Aan het eind van de zestiende eeuw vestigde zich in Amsterdam de eerste conversos, die geleidelijk aan openlijk voor hun Jood-zijn uitkwamen. Dankzij hun belangrijke internationale handelsnet, bestaande uit handelskantoren en (familie)relaties in andere delen van Europa en Klein-Azië brachten zij mede Amsterdam tot grote bloei.
Vanaf de vestiging van de ‘Portugese Joden’, zoals de sefardische Joden in Nederland genoemd worden, in Antwerpen, Amsterdam en plaatsen zoals Middelburg en Alkmaar is er sprake van blijvende Joodse aanwezigheid in de Nederlanden.

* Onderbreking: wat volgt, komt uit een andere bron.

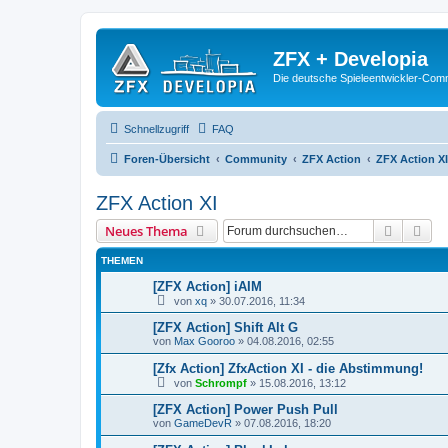
ZFX + Developia
Die deutsche Spieleentwickler-Comm
Schnellzugriff
FAQ
Foren-Übersicht
Community
ZFX Action
ZFX Action XI
ZFX Action XI
Suche
Erw
Neues Thema
THEMEN
[ZFX Action] iAIM
von
xq
»
30.07.2016, 11:34
[ZFX Action] Shift Alt G
von
Max Gooroo
»
04.08.2016, 02:55
[Zfx Action] ZfxAction XI - die Abstimmung!
von
Schrompf
»
15.08.2016, 13:12
[ZFX Action] Power Push Pull
von
GameDevR
»
07.08.2016, 18:20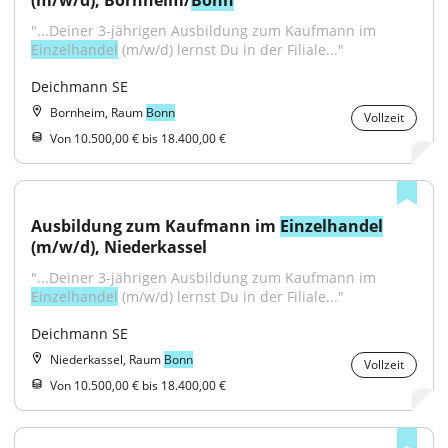
(m/w/d), Bornheim/
Bonn
"...Deiner 3-jährigen Ausbildung zum Kaufmann im 
Einzelhandel
 (m/w/d) lernst Du in der Filiale..."
Deichmann SE
Bornheim, Raum
Bonn
Vollzeit
Von 10.500,00 € bis 18.400,00 €
Ausbildung zum Kaufmann im 
Einzelhandel
(m/w/d), Niederkassel
"...Deiner 3-jährigen Ausbildung zum Kaufmann im 
Einzelhandel
 (m/w/d) lernst Du in der Filiale..."
Deichmann SE
Niederkassel, Raum
Bonn
Vollzeit
Von 10.500,00 € bis 18.400,00 €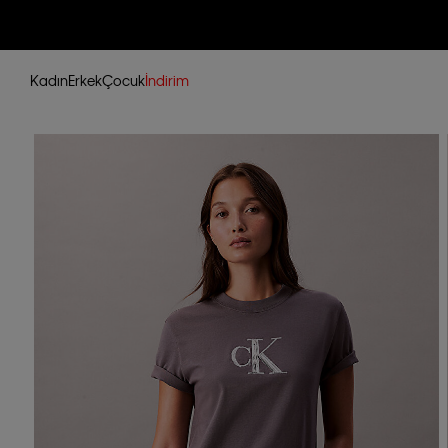
Kadın
Erkek
Çocuk
İndirim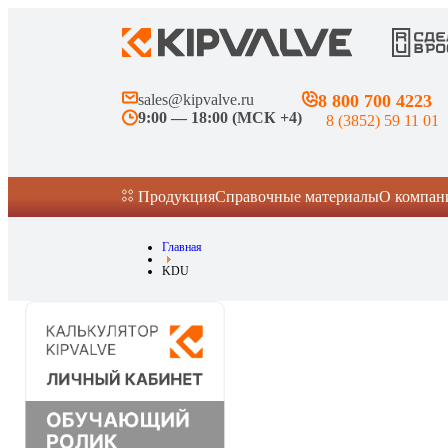
sales@kipvalve.ru
8 800 700 4223
9:00 — 18:00 (МСК +4)
8 (3852) 59 11 01
Продукция
Справочные материалы
О компан
Главная
KDU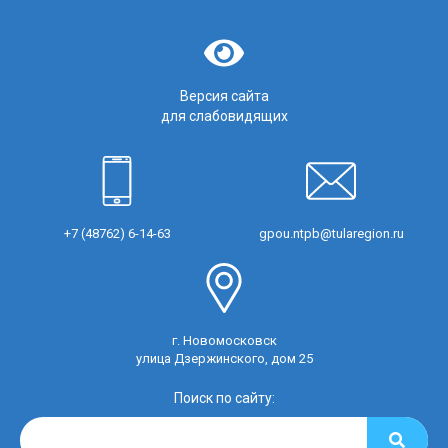
Версия сайта
для слабовидящих
+7 (48762) 6-14-63
gpou.ntpb@tularegion.ru
г. Новомосковск
улица Дзержинского, дом 25
Поиск по сайту: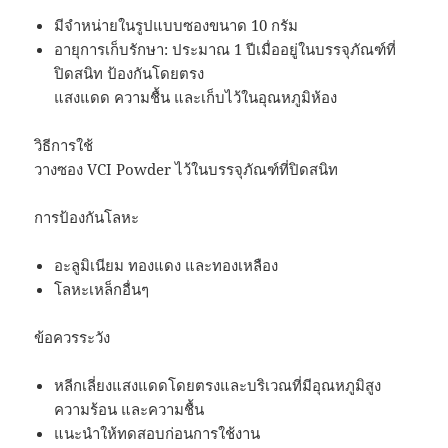
มีจำหน่ายในรูปแบบซองขนาด 10 กรัม
อายุการเก็บรักษา: ประมาณ 1 ปีเมื่ออยู่ในบรรจุภัณฑ์ที่
ปิดสนิท ป้องกันโดยตรง
แสงแดด ความชื้น และเก็บไว้ในอุณหภูมิห้อง
วิธีการใช้
วางซอง VCI Powder ไว้ในบรรจุภัณฑ์ที่ปิดสนิท
การป้องกันโลหะ
อะลูมิเนียม ทองแดง และทองเหลือง
โลหะเหล็กอื่นๆ
ข้อควรระวัง
หลีกเลี่ยงแสงแดดโดยตรงและบริเวณที่มีอุณหภูมิสูง
ความร้อน และความชื้น
แนะนำให้ทดสอบก่อนการใช้งาน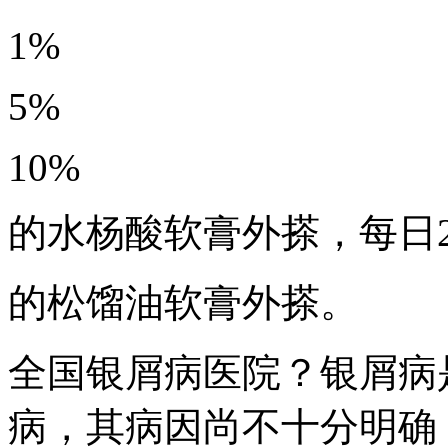
1%
5%
10%
的水杨酸软膏外搽，每日2
的松馏油软膏外搽。
全国银屑病医院？银屑病
病，其病因尚不十分明确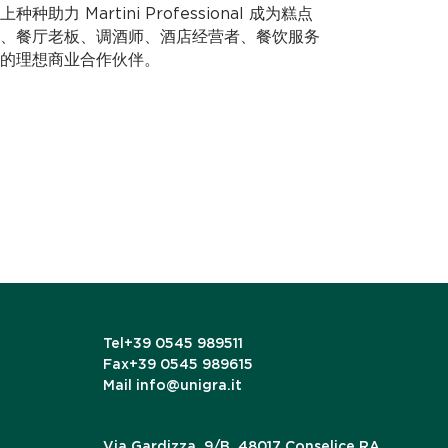
力 Martini Professional 成为糕点
、餐厅老板、调酒师、酒店经营者、餐饮服务
的理想商业合作伙伴。
Tel
+39 0545 989511
Fax
+39 0545 989615
Mail
info@unigra.it
Via Gardizza, 9/B, 48017 Conselice RA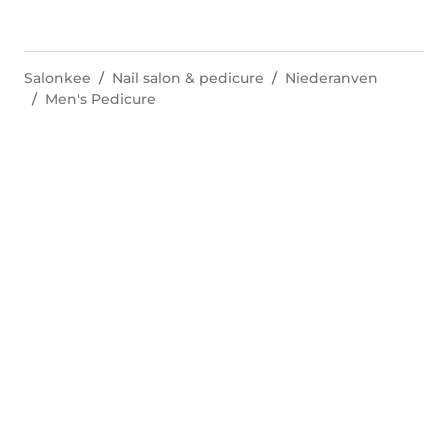
Salonkee
Nail salon & pedicure
Niederanven
Men's Pedicure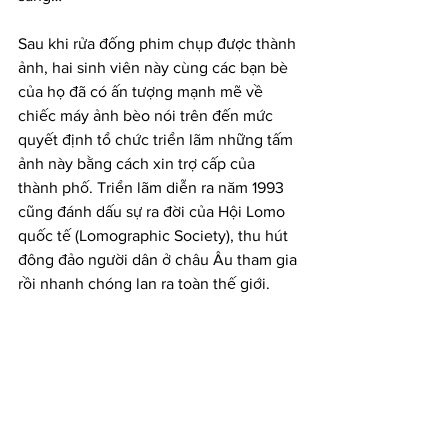
Sau khi rửa đống phim chụp được thành 
ảnh, hai sinh viên này cùng các bạn bè 
của họ đã có ấn tượng mạnh mẽ về 
chiếc máy ảnh bèo nói trên đến mức 
quyết định tổ chức triển lãm những tấm 
ảnh này bằng cách xin trợ cấp của 
thành phố. Triển lãm diễn ra năm 1993 
cũng đánh dấu sự ra đời của Hội Lomo 
quốc tế (Lomographic Society), thu hút 
đông đảo người dân ở châu Âu tham gia 
rồi nhanh chóng lan ra toàn thế giới.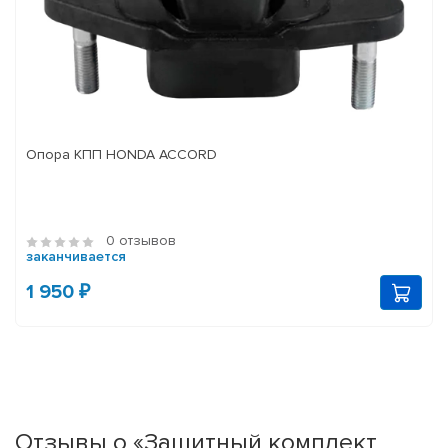
Опора КПП HONDA ACCORD
0 отзывов
заканчивается
1 950 ₽
Отзывы о «Защитный комплект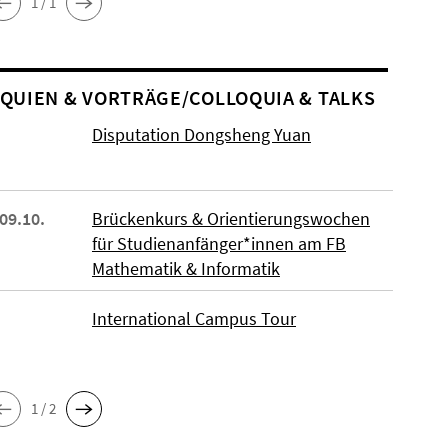
1 / 1
O­QUIEN & VORTRÄGE/COLLOQUIA & TALKS
Disputation Dongsheng Yuan
 09.10.
Brückenkurs & Orientierungswochen
für Studienanfänger*innen am FB
Mathematik & Informatik
International Campus Tour
1 / 2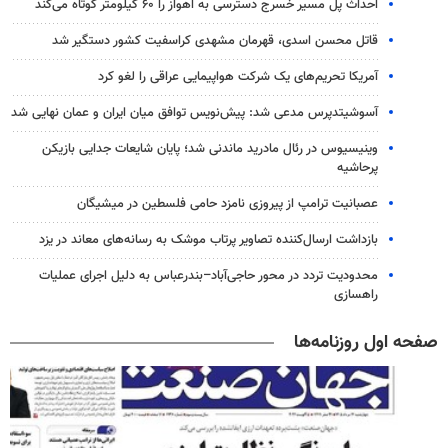
احداث پل مسیر خسرج دسترسی به اهواز را ۶۰ کیلومتر کوتاه می‌کند
قاتل محسن اسدی، قهرمان مشهدی کراسفیت کشور دستگیر شد
آمریکا تحریم‌های یک شرکت هواپیمایی عراقی را لغو کرد
آسوشیتدپرس مدعی شد: پیش‌نویس توافق میان ایران و عمان نهایی شد
وینیسیوس در رئال مادرید ماندنی شد؛ پایان شایعات جدایی بازیکن
پرحاشیه
عصبانیت ترامپ از پیروزی نامزد حامی فلسطین در میشیگان
بازداشت ارسال‌کننده تصاویر پرتاب موشک به رسانه‌های معاند در یزد
محدودیت تردد در محور حاجی‌آباد–بندرعباس به دلیل اجرای عملیات
راهسازی
صفحه اول روزنامه‌ها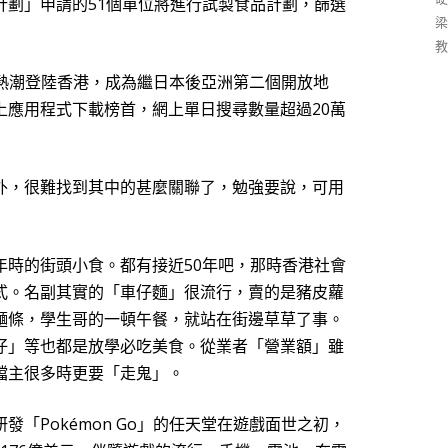
計劃」申請的
51
個單位將進行試製食品計劃，篩選
梁
教
熱潮登陸香港，成為繼日本後亞洲第二個開放地
上應用程式下載榜首，網上單日搜尋數量超過
20
萬
外，很難找到其中的甚麼關聯了，勉強要說，可用
年時的街頭小食。都有接近
50
年吧，那時香港社會
式。名副其實的「車仔麵」很流行，賣的是豬皮蘿
麵條，學生哥的一頓午
餐
，就站在街邊草草了事。
仔」等也都是放學必吃美食。從業者「營
業額
」雖
檔主很多時更要「走鬼」。
研發「
Pokémon
Go
」的任天堂在遊戲面世之初，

Dit kwam mede doordat onder invloed van de protestantse opstanden tegen het katholieke Spanje men toleranter werd. Het grondbeginsel van vrijheid van godsdienst werd opgenomen in het verdrag dat bekendstaat als de Unie van Utrecht (1579), waarvan een deel van artikel 13 luidt: ‘dat een yder particulier in sijn religie sal moegen blijven ende dat men nyemant ter cause van de religie sal moegen achterhaelen ofte ondersoucken.’ Toch zou het nog tot 1614 duren voor Amsterdam een verzoek tot het inrichten van een eigen begraafplaats inwilligde: de nog steeds in gebruik zijnde begraafplaats te Oudekerk aan de Amstel.